Wombwell Rainbow Interviews
I am honoured and privileged that the following writers local, national and international have agreed to be interviewed by me. I gave the writers two options: an emailed list of questions or a more fluid interview via messenger.
The usual ground is covered about motivation, daily routines and work ethic, but some surprises too. Some of these poets you may know, others may be new to you. I hope you enjoy the experience as much as I do.
is a stand-up poet based in Worcester. He has regularly performed around the country, including at Wenlock Poetry Festival, Ledbury Poetry Festival and Cheltenham Poetry Festival. His debut book Exclamation Marx! was published by Silhouette Press.
1. What inspired you to write poetry?
I started reading Philip Larkin in the university library and thought, ‘This is poetry I can understand!’ Shortly afterwards, I wrote dreadful, unintentional Larkin parodies in my grandparents’ house on the edge of Salisbury Plain while hearing bomber planes set off for Iraq.

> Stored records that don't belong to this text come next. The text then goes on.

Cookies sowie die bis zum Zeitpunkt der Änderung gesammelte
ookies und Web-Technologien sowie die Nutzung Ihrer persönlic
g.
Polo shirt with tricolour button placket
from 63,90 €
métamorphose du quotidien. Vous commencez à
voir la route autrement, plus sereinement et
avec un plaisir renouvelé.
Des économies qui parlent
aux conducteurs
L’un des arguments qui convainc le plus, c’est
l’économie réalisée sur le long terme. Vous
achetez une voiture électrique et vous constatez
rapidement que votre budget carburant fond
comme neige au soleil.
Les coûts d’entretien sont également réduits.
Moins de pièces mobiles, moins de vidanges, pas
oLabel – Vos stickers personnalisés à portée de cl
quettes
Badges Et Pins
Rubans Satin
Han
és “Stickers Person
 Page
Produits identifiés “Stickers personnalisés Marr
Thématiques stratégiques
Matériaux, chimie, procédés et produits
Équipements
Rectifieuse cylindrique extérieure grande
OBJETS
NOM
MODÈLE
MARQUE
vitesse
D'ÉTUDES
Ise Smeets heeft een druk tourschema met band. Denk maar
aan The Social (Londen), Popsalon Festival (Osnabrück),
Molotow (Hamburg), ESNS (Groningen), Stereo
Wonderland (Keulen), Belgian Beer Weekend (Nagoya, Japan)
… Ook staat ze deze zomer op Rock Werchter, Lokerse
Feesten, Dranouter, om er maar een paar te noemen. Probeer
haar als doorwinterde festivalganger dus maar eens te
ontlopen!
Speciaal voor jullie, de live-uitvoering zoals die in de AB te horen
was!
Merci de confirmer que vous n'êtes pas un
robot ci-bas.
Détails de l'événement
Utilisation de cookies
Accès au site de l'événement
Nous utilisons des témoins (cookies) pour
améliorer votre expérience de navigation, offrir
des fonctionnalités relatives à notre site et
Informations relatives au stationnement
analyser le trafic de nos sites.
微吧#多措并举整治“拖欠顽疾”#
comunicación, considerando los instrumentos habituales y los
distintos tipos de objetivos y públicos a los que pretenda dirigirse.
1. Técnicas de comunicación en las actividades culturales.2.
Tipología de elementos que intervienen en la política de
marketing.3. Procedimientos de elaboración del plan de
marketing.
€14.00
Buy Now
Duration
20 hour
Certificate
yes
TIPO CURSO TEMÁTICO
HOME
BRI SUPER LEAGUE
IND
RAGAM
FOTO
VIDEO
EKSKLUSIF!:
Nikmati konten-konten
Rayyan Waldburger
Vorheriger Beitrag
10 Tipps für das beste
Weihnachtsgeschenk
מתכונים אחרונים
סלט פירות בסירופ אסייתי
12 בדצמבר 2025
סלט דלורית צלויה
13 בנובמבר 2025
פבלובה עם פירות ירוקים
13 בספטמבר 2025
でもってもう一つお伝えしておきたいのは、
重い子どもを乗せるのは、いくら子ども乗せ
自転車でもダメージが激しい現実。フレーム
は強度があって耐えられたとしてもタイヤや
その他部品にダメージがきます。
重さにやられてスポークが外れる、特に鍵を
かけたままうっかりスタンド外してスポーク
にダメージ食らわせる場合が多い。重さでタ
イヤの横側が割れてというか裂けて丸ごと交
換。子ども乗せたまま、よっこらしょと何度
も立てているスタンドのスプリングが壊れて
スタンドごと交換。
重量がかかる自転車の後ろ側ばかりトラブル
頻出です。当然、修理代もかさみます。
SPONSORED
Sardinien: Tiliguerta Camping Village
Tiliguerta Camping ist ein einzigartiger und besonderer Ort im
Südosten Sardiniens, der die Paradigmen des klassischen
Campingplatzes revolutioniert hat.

2. Who introduced you to poetry?
One of my primary school teachers, I think
3. How aware were you of the dominating presence of older poets?
I was well aware of ‘older poets’ at university, especially as I was studying English Literature. In terms of occupation of bookshelves, I couldn’t deny their dominance. I vividly remember reading Larkin in a bookshop in Cambridge, and he was probably surrounded by Eliot, Tennyson, Auden, etc.
4. What is your daily writing routine?
I write a lot of emails at work! I don’t have a poetry writing routine. I can’t schedule poetry; it happens at random times.
5. What motivates you to write?
Making people laugh and letting off steam about politics. Fun and anger.
6. What is your work ethic?
Never give up. That’s it.
7. How do the writers you read when you were young influence you today?
In my 20s, which I now think is ‘young’, the poetry I read then made me realise that poetry can be about anything and doesn’t need to be obscure to be classed as poetry.
8. Who of today’s writers do you admire the most and why?
Brian Bilston – the pun master. His poem ‘Refugees’ is poetry at its most powerful and should be studied in schools. Elvis McGonagall is hilarious yet deadly serious. John Osborne is the sort of writer you want to keep as a secret with your friends. Amy McAllister is also hilarious and very rude. Steve Pottinger and Byron Vincent are brilliant performers and lovely people. I’ve only just found about Suhaiyma Manzoor-Khan (and ordered her book, which is out in September). She is the most exciting poet I have heard in a long time.
9. Why do you write, as opposed to doing anything else?
I like the phrasing of the question: it suggests that I write a lot, which unfortunately isn’t true! I do lots of things other than writing, but writing is what I most enjoy. I love writing poetry that makes people laugh, because what could be better than making a room full of people spontaneously happy?
10. What would you say to someone who asked you “How do you become a writer?”
The word ‘writer’ implies that one is constantly or regularly writing. If my identity is based on what I do most frequently, it would be more accurate to called me a dishwasher! As Miroslav Holub wrote in his poem ‘Conversation with a poet’ (1982): ‘If you’ve written poems it means you *were* a poet. But now? / I’ll write a poem again one day.’ Anyway, to answer your question properly: you become a writer by writing and write because you want to write.
11. Tell me about the writing projects you have on at the moment.
I have a collection of poems that is sadly unpublished and resting inside a memory stick. It’s been over three years since my book ‘Exclamation Marx!’ was published, so, referring to my previous answer, this makes me feel like I *was* a poet. Another project is a solo show called ‘To be Blair’, which is about me dressing up as Tony Blair (in protest not in tribute). I really should finish writing it and perform it.